Pendant zazen se greffent des graines puissantes. La vie quotidienne est complètement aménagée par zazen, par la conscience de zazen, par un cerveau clair. C’est le plus haut Karma.

Je voudrais maintenant citer directement Maître Dogen par quelques phrases essentielles et combien poétiques et profondes de son chapitre Uji dont le kanji signifie à la fois, ETRE-TEMPS et LE TEMPS et L’EXISTENCE.

L’Être-temps se tient sur le plus haut des pics et gît au plus profond des océans. L’être-temps est la silhouette des démons et celle des Bouddhas, l’Être-temps est un bâton de moine, l’Être-temps est un hossu, l’Être-temps est une colonne, l’Être-temps est une lanterne de pierre, l’Être-temps est Taro, l’Être-temps est Jiro, l’Être-temps est la terre ; l’Être-temps est le ciel.

L’éveil

Le temps est l’existence. L’existence est le temps. Il est la nature radieuse de chaque moment. Il est le temps momentané de chaque jour dans le présent. Toutes choses existent en nous-mêmes. Chaque chose, chaque être dans ce monde tout entier est le temps. Si nous avons la réso­lution d’atteindre l’Éveil suprême, le monde entier sera vu comme possédant cette résolution en même temps que nous. Il n’y a aucune différence entre votre esprit et le temps. Vous êtes relié par cette résolution d’atteindre l’Éveil. Il en est de même pour la pratique et l’atteinte de la voie. Le monde entier est inclus en nous-mêmes. Nous, nous-mêmes, sommes le temps. Chaque instant recouvre le monde entier. Si nous pouvons comprendre cela, ce sera le commencement de la pratique et de l’Éveil. Quand nous aurons atteint ce niveau, nous aurons une compré­hension claire de la signification de chaque chose et de toute pratique.
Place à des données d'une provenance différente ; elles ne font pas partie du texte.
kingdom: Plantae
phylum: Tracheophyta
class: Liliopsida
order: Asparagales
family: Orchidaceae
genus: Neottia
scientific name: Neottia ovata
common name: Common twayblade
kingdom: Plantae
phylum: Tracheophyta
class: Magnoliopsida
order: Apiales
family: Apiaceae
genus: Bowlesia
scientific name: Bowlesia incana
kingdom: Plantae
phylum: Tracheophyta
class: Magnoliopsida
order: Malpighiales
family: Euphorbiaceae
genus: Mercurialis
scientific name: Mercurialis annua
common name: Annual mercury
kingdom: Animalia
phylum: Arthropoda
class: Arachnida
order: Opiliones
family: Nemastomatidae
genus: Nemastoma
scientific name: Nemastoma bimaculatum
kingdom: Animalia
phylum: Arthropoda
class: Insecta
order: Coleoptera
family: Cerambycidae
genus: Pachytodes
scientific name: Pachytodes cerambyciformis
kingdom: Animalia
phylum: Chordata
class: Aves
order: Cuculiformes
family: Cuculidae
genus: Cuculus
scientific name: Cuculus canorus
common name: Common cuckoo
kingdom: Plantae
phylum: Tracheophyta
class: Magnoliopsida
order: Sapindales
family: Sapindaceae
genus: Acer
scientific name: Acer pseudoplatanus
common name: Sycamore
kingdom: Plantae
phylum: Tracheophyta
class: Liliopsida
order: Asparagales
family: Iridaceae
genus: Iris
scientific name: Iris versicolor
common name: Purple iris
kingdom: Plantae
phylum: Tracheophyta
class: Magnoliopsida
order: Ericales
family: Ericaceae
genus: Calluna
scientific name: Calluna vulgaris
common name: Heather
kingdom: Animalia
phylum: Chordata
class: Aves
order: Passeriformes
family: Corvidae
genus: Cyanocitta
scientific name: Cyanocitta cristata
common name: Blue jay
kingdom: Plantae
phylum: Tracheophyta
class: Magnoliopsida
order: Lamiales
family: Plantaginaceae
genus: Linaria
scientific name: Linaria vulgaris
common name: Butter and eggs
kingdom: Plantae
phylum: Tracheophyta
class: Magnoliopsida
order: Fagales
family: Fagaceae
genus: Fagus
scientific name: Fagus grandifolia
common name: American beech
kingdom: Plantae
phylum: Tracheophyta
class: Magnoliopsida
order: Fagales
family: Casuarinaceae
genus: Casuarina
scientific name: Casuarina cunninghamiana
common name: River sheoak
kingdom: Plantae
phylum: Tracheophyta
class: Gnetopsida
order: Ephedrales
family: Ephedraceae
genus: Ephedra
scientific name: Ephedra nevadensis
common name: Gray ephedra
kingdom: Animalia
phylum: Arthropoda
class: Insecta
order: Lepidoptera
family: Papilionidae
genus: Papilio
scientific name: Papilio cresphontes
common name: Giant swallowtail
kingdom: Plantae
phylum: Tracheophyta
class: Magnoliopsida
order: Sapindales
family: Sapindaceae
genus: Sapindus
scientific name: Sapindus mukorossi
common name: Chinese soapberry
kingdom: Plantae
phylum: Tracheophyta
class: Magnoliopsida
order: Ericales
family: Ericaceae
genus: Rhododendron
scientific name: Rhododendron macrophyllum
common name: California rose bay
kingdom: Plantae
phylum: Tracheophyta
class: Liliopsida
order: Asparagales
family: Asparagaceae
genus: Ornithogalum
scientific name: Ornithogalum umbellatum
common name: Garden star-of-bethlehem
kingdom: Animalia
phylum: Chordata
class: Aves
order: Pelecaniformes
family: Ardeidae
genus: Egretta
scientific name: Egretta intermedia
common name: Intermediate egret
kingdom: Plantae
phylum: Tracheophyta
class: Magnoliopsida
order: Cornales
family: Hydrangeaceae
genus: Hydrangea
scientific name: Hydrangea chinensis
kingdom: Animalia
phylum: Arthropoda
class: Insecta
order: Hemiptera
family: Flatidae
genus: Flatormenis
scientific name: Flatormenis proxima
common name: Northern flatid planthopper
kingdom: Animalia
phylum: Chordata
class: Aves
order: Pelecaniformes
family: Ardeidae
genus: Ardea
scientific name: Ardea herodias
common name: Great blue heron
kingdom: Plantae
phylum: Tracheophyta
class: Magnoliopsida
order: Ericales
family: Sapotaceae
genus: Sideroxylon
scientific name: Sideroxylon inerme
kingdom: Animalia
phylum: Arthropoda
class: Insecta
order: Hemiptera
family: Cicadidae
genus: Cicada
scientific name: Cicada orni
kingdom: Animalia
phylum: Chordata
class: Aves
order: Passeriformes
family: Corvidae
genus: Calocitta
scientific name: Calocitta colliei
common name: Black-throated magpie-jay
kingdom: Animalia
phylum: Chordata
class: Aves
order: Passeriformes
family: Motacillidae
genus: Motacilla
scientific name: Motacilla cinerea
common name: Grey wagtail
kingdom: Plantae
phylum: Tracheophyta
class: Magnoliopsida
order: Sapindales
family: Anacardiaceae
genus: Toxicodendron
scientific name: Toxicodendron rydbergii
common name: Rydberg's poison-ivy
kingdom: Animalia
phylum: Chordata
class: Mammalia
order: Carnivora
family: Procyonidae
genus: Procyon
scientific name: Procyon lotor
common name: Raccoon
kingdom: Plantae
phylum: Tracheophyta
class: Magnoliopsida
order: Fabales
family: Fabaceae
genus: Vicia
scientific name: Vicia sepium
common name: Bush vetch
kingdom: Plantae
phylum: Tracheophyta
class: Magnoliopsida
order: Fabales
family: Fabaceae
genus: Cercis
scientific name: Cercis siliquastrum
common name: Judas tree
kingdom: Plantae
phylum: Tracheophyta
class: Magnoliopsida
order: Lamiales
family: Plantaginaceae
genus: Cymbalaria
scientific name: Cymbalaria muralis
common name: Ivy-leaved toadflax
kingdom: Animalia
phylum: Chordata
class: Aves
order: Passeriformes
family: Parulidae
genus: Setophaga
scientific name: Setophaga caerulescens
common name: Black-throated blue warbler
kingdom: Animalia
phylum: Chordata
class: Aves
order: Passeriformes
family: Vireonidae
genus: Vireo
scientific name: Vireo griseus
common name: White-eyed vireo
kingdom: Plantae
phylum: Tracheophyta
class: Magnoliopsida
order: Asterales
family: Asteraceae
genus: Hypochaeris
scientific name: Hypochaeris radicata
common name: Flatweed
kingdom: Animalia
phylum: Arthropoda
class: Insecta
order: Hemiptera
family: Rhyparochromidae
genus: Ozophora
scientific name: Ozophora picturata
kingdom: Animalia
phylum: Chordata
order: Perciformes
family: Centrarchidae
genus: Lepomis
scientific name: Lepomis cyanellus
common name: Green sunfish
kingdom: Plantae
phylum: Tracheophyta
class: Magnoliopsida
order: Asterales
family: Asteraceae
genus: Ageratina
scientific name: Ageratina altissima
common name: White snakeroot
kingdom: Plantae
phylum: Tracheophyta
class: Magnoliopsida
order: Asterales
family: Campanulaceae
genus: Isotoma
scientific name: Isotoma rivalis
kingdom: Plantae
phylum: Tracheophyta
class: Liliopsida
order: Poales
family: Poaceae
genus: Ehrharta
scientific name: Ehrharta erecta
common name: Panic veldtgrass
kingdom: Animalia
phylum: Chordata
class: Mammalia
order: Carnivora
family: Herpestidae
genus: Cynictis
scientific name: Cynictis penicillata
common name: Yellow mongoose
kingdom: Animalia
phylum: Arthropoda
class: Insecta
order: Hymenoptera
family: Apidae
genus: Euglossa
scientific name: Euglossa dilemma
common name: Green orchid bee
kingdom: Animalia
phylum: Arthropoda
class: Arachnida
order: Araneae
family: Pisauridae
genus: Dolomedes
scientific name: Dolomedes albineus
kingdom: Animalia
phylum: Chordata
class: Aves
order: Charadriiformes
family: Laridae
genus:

Un brin d’herbe, un seul, et chaque objet et toute chose vivante est inséparable du temps. Le temps englobe tous les êtres et tous les mondes.

Il n’y a ni allée ni venue dans le temps. Que nous escala­dions la montagne ou traversions la rivière, nous existons dans le présent éternel du temps. Ce temps inclut tout le passé et tout le présent. Escalader la montagne, traver­ser la rivière ou vivre dans le palais existent ensemble et en interrelation dans l’Être-temps.

Le vide de la semence

Le pin est le temps. Le Bambou est aussi le temps.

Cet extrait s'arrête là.